----- DOCUMENT EXTRACT

The short explanation is that when you send a message, it gets processed by multiple implementations of the IBotToUser interface. One of those implementations is MapToChannelData_BotTouser class. This class allows you to implement IMessageActivityMapper, and it will be called before any message is sent to the user. This gives you the opportunity to execute any additional work, such as translating your bot response. This is just what we need.
Look in the Utilities folder again and open TranslatorMessageActiviyMapper. The first thing to notice is that we’re again using dependency injection to inject the language utility and bot datastore instances, but the important thing to look at is the implementation of the Map() method.
public IMessageActivity Map(IMessageActivity message)
{
Task<string> translation = Task<String>.Factory.StartNew(() =>
{
//store key is based on user to bot data. We need to build this a little different
var key = Address.FromActivity(message);
var userKey = new Address(key.UserId, key.ChannelId, key.BotId, key.ConversationId, key.ServiceUrl);
var userData = _botDataStore.LoadAsync(userKey, BotStoreType.BotPrivateConversationData, CancellationToken.None).Result;
var storedLangugageCode = userData.GetProperty<string>("ISOLanguageCode");
storedLangugageCode = storedLangugageCode ?? _languageUtilities.DefaultLanguage;
var translatedText = _languageUtilities.TranslateTextAsync<List<AltLanguageTranslateResult>>(message.Text,storedLangugageCode).Result;
return translatedText[0].translations[0].text;
});
message.Text = translation.Result;
return message;
}
The Map() method is taking the outgoing bot to user message text and translating it to the user language we stored earlier. Note, when we create the storage key, we must rearrange the values. This is because we’re now working with a bot to user activity. In the API controller, we’re dealing with user to bot, so we need to manipulate the Address values to get the right bot data storage key.
Once we have the language to translate to, we take the original message.Text, translate it and then update message.text to the translated text. There it is. We’re now translating all outgoing messages in one central location.
The last thing to look at is RootDialog.cs, located in the Dialogs folder. The MessageReceivedAsync() method does a little more processing of the incoming user text. When you run the bot application in Visual Studio, set a breakpoint on this method and then send something in a language other than English.

----------
----- DATA

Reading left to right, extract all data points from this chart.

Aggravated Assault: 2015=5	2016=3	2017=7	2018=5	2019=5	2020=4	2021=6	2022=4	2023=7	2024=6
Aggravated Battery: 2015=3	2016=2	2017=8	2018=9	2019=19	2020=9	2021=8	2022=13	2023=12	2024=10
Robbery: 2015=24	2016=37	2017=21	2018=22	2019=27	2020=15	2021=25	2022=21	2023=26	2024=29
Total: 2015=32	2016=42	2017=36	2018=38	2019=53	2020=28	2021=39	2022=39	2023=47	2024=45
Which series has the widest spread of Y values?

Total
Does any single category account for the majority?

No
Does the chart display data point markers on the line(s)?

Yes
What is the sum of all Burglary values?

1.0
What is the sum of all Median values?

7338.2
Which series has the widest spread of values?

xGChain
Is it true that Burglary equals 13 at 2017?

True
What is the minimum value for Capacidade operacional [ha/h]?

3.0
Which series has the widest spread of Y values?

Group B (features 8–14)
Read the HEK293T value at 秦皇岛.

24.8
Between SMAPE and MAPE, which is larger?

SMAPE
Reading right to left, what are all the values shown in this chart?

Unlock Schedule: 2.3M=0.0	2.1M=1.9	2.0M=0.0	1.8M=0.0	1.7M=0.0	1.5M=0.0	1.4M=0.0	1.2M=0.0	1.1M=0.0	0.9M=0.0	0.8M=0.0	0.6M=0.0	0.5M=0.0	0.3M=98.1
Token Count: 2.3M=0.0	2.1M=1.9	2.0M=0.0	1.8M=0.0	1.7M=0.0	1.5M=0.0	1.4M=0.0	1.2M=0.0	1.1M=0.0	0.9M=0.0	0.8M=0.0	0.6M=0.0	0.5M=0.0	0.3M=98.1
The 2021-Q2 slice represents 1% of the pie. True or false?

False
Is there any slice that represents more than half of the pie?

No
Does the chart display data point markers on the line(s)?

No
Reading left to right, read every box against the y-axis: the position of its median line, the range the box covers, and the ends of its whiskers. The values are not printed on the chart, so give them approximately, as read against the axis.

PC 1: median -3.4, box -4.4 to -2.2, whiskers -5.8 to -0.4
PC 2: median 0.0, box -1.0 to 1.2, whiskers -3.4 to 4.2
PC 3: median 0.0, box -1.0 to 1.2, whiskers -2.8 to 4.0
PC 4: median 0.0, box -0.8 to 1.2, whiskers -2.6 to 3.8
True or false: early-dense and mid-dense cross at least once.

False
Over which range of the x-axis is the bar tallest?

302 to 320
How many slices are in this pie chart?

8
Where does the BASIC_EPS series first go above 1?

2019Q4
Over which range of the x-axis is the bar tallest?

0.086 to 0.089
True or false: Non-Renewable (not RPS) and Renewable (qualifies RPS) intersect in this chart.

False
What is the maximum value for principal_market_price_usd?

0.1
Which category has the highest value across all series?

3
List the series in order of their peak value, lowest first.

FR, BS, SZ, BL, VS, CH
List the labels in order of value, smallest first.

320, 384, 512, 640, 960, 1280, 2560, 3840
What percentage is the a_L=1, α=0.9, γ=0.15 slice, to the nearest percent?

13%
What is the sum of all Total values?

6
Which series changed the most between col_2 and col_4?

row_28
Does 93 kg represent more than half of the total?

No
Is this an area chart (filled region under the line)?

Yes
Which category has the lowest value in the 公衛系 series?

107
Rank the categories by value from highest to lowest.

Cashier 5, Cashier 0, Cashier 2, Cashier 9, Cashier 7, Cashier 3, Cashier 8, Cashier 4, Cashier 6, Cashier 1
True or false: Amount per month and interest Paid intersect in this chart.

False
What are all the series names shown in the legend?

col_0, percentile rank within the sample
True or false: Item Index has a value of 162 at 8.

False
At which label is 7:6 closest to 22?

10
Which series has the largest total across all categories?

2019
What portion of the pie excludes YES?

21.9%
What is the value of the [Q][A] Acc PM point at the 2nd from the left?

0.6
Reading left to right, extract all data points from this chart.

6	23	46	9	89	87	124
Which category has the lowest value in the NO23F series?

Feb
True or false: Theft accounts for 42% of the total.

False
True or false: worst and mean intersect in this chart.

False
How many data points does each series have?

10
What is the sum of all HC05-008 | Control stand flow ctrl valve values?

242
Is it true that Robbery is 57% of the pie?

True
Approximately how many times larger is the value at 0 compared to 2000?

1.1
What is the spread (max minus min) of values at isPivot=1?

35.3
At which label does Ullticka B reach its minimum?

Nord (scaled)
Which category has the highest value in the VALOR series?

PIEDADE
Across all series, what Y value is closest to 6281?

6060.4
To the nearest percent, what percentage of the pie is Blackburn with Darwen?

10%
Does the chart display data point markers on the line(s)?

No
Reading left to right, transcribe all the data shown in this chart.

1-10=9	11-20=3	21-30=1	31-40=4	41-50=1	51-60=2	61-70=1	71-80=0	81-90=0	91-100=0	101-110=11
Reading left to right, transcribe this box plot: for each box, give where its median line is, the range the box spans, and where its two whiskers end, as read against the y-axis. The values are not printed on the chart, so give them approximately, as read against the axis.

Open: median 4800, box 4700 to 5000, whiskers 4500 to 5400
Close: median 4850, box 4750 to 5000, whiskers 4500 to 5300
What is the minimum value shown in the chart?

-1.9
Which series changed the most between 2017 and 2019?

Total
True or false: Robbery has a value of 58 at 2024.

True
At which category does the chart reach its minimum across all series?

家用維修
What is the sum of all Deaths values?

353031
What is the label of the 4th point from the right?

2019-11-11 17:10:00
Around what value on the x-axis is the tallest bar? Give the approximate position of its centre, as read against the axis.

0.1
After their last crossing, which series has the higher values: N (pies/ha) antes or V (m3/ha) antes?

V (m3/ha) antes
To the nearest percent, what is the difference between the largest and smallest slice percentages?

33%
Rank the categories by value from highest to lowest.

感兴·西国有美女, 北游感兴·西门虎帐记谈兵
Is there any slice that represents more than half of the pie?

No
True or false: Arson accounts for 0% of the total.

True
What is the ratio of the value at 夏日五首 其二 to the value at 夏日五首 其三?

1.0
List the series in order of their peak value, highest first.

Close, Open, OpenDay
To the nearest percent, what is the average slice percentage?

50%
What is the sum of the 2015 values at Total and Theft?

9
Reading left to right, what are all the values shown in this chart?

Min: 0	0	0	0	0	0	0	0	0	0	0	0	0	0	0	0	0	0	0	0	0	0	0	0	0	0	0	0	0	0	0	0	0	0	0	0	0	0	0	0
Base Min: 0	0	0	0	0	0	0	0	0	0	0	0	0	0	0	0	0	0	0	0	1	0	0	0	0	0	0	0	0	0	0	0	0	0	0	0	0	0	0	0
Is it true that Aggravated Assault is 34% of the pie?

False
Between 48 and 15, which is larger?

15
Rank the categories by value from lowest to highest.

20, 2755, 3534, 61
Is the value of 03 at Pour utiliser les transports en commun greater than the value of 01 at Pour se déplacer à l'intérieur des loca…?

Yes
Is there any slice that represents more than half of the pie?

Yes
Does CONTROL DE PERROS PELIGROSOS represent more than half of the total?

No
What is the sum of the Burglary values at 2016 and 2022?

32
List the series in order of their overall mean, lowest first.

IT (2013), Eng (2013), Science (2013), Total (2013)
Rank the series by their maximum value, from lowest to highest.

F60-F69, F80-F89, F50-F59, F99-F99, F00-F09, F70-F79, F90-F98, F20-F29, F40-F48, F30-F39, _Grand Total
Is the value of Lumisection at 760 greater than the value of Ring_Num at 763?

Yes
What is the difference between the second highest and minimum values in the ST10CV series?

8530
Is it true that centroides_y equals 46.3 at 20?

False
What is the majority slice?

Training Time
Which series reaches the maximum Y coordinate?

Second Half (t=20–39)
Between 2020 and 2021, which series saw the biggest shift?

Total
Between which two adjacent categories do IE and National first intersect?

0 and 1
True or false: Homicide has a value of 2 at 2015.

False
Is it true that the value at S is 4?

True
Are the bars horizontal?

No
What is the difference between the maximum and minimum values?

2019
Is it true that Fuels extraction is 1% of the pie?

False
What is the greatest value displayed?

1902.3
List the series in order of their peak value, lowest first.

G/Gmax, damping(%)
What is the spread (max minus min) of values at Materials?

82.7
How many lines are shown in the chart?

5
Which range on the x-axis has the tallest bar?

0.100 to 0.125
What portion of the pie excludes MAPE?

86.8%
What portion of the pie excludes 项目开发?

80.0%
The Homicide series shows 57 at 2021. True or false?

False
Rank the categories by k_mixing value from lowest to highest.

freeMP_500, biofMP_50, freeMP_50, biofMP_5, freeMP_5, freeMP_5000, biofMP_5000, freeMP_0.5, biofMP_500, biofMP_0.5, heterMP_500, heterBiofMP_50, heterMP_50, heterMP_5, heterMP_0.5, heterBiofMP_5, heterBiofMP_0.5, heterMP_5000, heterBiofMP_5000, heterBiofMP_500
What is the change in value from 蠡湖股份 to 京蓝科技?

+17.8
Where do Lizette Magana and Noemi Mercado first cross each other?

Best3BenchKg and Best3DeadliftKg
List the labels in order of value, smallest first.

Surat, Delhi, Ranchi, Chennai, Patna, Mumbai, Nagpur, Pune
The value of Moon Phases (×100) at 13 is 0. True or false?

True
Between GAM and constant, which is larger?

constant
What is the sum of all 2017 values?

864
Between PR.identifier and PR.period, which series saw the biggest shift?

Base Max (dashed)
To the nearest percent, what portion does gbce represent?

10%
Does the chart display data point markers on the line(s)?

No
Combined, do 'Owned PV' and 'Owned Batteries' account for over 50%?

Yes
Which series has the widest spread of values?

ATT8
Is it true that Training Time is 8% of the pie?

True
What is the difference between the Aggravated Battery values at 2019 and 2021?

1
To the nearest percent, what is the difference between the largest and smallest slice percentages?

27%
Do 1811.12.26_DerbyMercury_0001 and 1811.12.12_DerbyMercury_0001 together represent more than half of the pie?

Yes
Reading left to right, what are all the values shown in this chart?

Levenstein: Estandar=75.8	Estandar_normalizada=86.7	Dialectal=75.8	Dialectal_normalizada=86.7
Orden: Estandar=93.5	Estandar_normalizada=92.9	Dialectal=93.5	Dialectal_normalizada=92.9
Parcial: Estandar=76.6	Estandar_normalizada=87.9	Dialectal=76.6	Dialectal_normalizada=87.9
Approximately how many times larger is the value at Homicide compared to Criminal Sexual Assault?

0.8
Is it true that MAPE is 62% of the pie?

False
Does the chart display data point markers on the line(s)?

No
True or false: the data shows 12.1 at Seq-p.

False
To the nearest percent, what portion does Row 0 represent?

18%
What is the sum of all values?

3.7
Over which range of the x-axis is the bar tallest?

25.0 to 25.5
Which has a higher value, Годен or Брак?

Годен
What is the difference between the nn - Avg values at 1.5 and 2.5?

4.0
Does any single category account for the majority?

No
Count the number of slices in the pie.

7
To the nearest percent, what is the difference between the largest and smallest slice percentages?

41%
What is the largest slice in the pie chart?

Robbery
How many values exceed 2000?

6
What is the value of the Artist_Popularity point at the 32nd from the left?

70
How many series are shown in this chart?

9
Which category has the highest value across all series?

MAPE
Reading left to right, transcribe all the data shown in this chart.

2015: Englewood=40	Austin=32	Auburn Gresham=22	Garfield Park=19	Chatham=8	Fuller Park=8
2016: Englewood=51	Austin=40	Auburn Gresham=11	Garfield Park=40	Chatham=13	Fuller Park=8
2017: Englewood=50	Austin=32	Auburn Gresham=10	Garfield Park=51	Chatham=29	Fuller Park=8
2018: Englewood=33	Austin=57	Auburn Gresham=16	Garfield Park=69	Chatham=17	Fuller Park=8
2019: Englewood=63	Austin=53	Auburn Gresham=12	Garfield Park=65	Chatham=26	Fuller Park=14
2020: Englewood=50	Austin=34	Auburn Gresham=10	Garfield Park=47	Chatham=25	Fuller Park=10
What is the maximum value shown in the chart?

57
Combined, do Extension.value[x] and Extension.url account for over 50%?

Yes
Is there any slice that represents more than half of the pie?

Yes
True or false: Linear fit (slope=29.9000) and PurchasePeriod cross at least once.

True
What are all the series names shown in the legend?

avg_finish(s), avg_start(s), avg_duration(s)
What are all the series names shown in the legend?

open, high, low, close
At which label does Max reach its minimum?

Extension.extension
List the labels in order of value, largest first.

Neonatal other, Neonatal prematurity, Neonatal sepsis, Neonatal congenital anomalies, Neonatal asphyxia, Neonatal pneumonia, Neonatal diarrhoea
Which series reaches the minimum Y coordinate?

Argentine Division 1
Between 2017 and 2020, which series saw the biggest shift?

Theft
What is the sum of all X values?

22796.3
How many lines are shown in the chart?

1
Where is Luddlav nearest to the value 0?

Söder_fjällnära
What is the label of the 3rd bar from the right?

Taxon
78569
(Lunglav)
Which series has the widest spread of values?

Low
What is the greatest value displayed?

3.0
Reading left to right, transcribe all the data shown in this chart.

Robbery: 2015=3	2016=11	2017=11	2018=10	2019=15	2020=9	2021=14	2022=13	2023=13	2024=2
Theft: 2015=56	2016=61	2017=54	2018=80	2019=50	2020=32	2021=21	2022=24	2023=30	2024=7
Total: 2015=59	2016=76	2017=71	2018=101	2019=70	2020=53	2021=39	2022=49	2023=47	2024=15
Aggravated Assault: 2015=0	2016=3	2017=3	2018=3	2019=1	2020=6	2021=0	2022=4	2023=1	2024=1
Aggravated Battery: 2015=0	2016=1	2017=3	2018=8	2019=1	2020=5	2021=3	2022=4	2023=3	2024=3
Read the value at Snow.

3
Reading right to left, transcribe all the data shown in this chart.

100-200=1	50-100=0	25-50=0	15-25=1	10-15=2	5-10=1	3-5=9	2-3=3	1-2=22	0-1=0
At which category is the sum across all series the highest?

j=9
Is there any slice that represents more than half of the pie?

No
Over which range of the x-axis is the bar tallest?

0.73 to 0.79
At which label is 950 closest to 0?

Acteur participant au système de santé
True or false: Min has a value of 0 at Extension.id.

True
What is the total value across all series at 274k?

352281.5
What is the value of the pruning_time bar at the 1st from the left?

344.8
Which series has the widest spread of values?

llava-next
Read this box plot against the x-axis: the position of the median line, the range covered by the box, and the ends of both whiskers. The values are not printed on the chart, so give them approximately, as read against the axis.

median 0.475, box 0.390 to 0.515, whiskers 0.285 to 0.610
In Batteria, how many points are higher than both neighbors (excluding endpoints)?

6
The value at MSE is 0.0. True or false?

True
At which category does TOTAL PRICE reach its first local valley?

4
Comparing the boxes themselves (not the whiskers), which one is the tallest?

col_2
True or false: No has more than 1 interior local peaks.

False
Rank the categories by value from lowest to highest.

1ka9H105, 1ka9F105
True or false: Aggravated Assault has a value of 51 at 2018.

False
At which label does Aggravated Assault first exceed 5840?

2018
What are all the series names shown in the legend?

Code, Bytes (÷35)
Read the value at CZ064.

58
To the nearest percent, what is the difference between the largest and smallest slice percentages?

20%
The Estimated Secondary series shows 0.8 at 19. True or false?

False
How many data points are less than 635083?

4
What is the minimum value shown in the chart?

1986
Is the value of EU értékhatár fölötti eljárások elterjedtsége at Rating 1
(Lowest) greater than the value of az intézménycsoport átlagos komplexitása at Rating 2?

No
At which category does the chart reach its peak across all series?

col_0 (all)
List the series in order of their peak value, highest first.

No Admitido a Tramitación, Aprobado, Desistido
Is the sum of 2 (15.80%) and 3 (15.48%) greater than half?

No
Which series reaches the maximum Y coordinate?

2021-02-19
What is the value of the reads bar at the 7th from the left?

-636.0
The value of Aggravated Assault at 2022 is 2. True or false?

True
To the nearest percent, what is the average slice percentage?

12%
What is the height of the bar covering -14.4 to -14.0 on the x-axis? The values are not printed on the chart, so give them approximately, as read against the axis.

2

----------

▸ **QUESTIONS**:
1. In the bot translation walkthrough, which class lets you implement IMessageActivityMapper so it runs before any message is sent to the user?
2. Continue the bot translation walkthrough from its last sentence.

▸ **RESPONSES IN ORDER**:
1. MapToChannelData_BotTouser

2.
When the code stops on your breakpoint, look at the value of activity.Text. You’ll see your input has already been translated to English. Remember, this happens at the API controller Post() method. The code then requests a list of supported languages, so we can get a mapping between the ISO language codes and language names.
Finally, we construct a reply, in English, which is then sent by the bot framework via the context.PostAsync() method. Because we have an implementation of IMessageActivityMapper waiting, this text gets translated to the user’s language before being sent back to the chat client.
private async Task MessageReceivedAsync(IDialogContext context, IAwaitable<object> result)
{
var activity = await result as Activity;
context.PrivateConversationData.TryGetValue<string>("ISOLanguageCode", out string lang);
var languages = await _languageUtilities.SupportedLanguagesAsync<JObject>();
var englishText = $"You sent '{activity.Text}', which was originally written in {languages["translation"][lang]["name"].ToString()}";
await context.PostAsync(englishText);
context.Wait(MessageReceivedAsync);
}
This tutorial is a small taste of what the Translator Text API can do for your bot application. There are many other APIs available in the Azure Cognitive Services suite, and I encourage you to learn about them. The full project is available in GitHub. Feel free to grab a copy and play around with it. Don’t forget you need an Azure account to use Cognitive Services.